I want to open up, yet keep to myself.
I want security, yet freedom.
I want love, yet despair fills me constantly.
I want acceptance, yet isolation is comfort.
I want it all, yet nothing satisfies me.
I want to feel, yet the numbness is soothing.
I want to receive, yet giving frightens me.
I want to give without holding back, yet the vulnerability incurred deters me.

I need to start connecting to my world.

Thursday, April 07, 2005
 
Lying among the Victorian rose print sheets at 2am I wonder about the ephemeral nature of my life and the huge uncertainty of the eternity that lays before me and I feel myself swimming in meaninglessness. A haphazard array of daily occurrances make up my life: everyday is a varied routine, every routine a binding ritualistic structure in itself.

Every second you spend sitting in your room feeling the world passing you by is a moment wasted in the grand wonder of possibilites of what that moment could have been.

Where are we headed? And why? Why do we do what we do and where does it all go? Where dos the past head towards? Does it all become another distant memory stored in the eaves of our consciousness? Or is it something that can be revisited physically? What does it mean to 'turn back the clock'?
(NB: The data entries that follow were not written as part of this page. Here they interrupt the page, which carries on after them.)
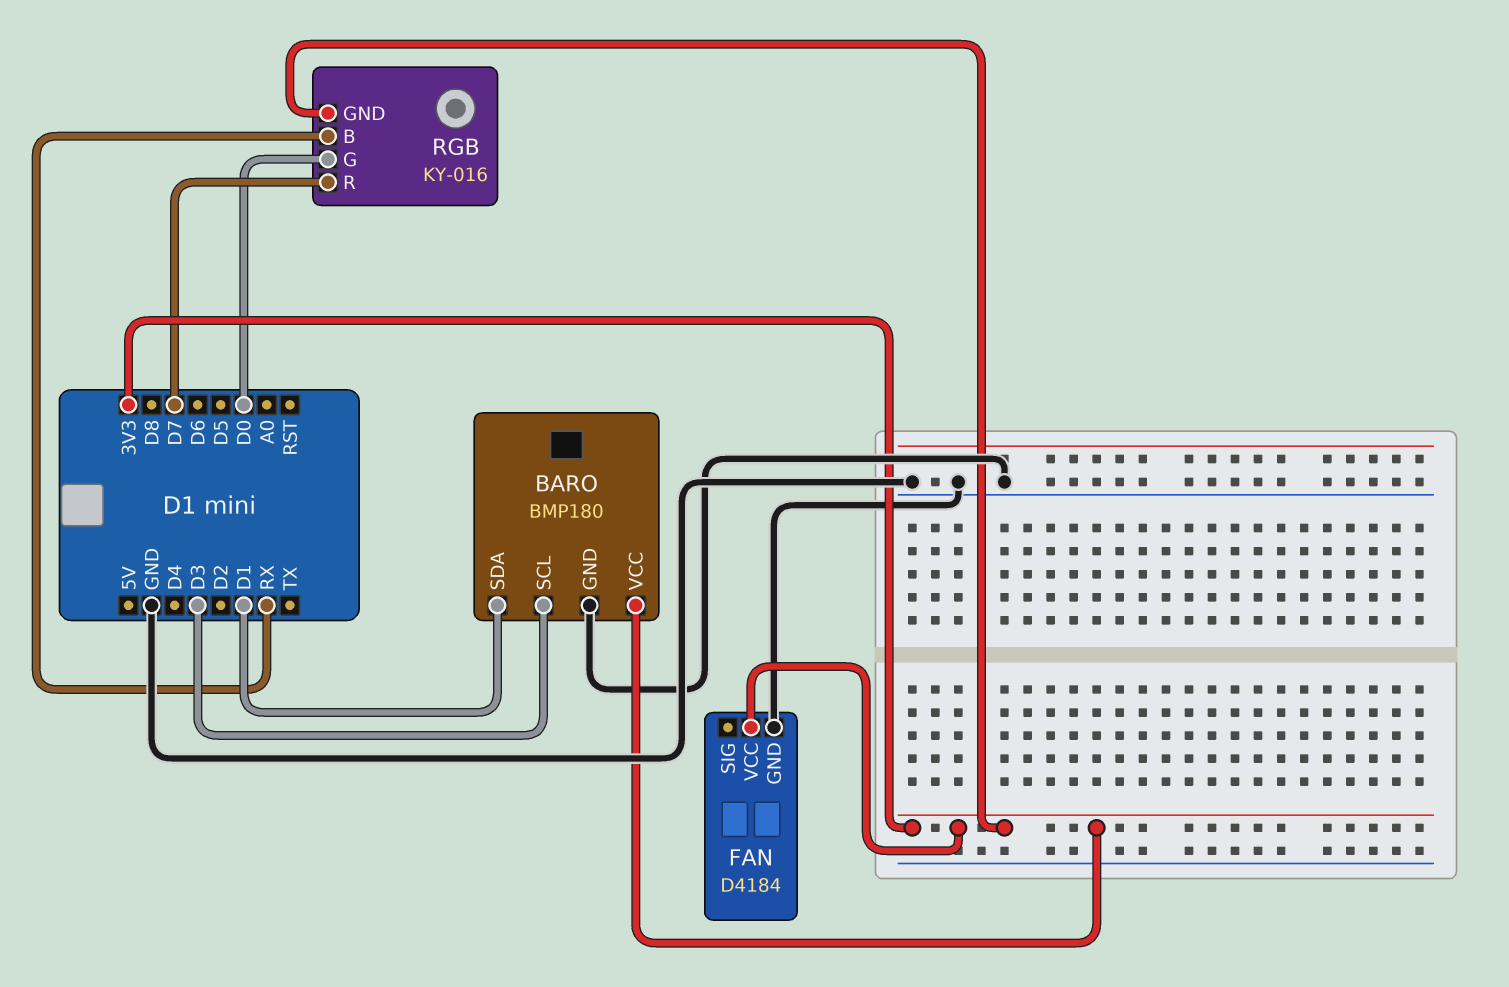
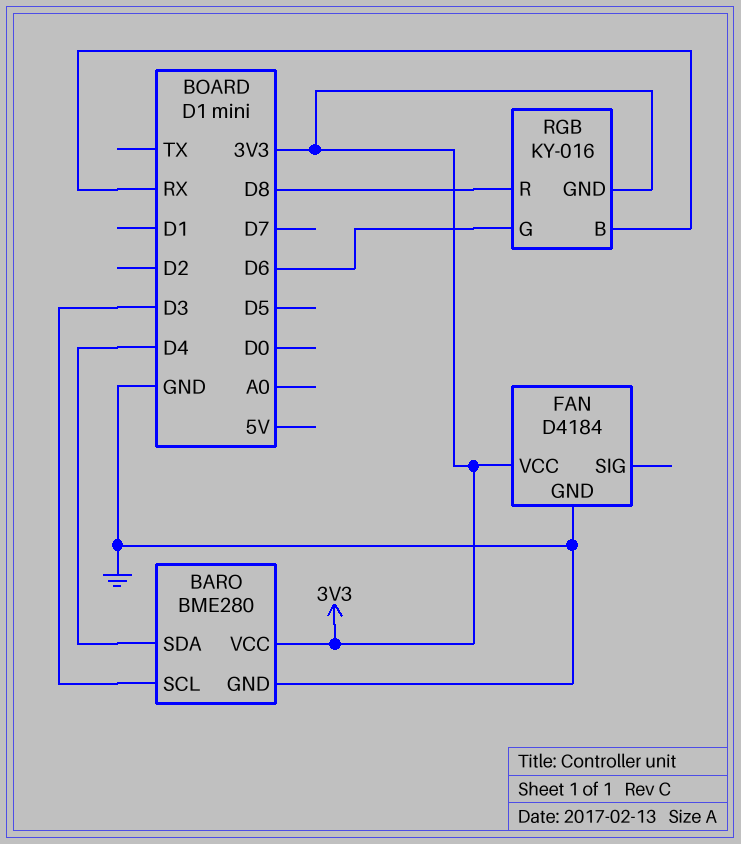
BARO: BMP180 -> BME280
BARO pin SDA: D1 -> D4
RGB pin G: D0 -> D6
RGB pin R: D7 -> D8

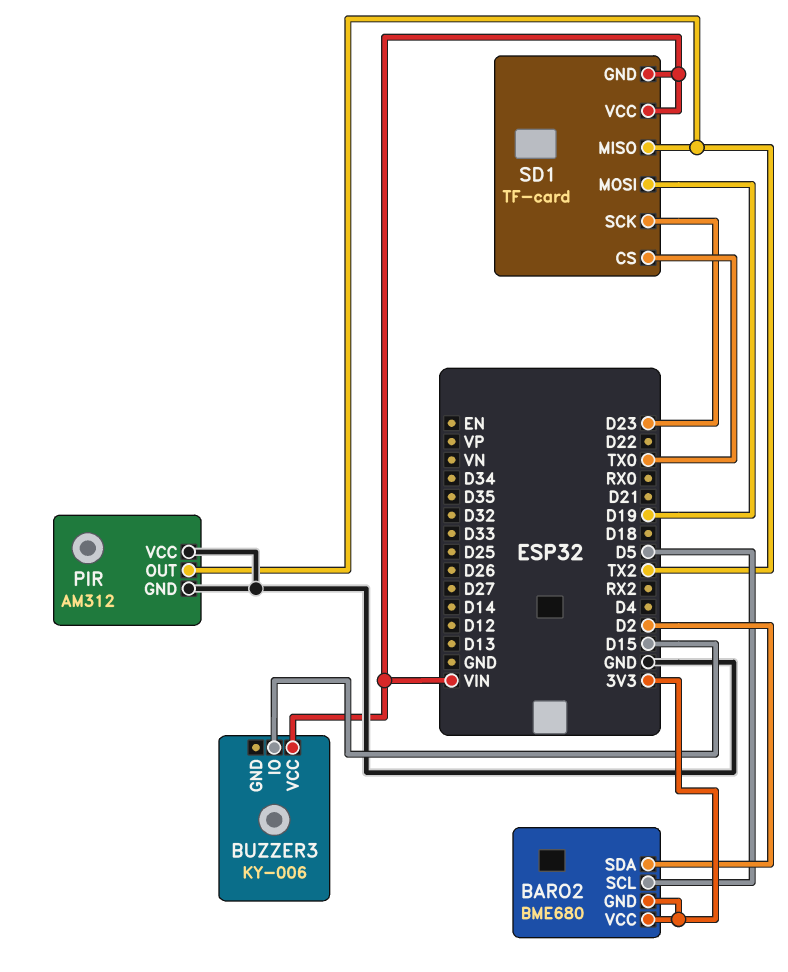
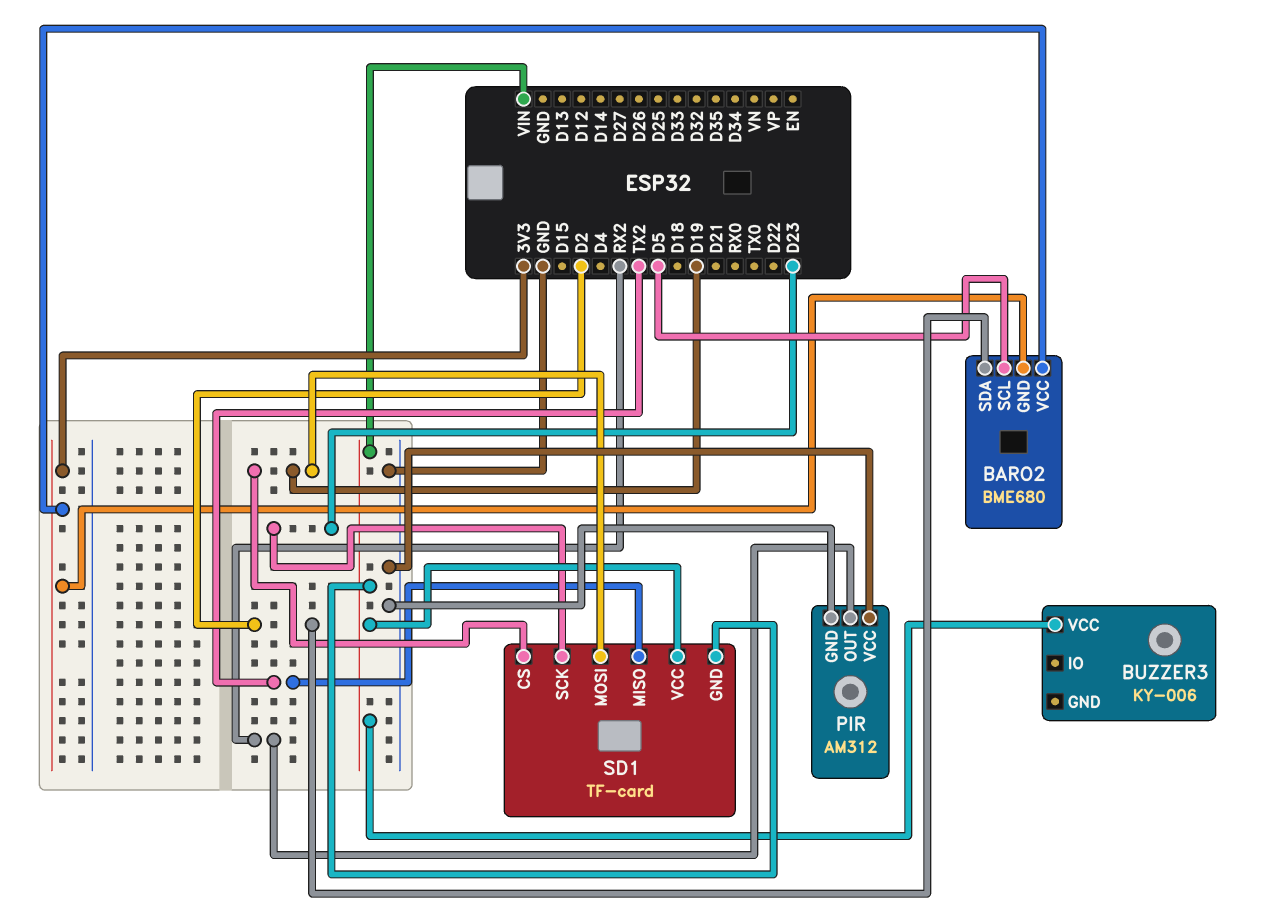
BUZZER3 pin IO: D15 -> none
PIR pin OUT: TX2 -> RX2
SD1 pin CS: TX0 -> D19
The flitting moments when you wonder who or what you would be if you weren't you are the most frightening moments that you can experience; when your identity goes out the window, and for the brief moment, you are noone but you, another being in another time zone. Where does it all end up? Where does time lead us? What does time lead us to?

I don't wish I were someone else. I just wish I weren't me.
Just for that tiny moment in time. Do you get that sometimes? I do. And it scares the living daylights out of me. 'Cuz for that brief moment, all that I am just vanishes and I am left with the emptiness of all I am not, and the vastness of all that I could be. And the whole elusive meaning behind it all.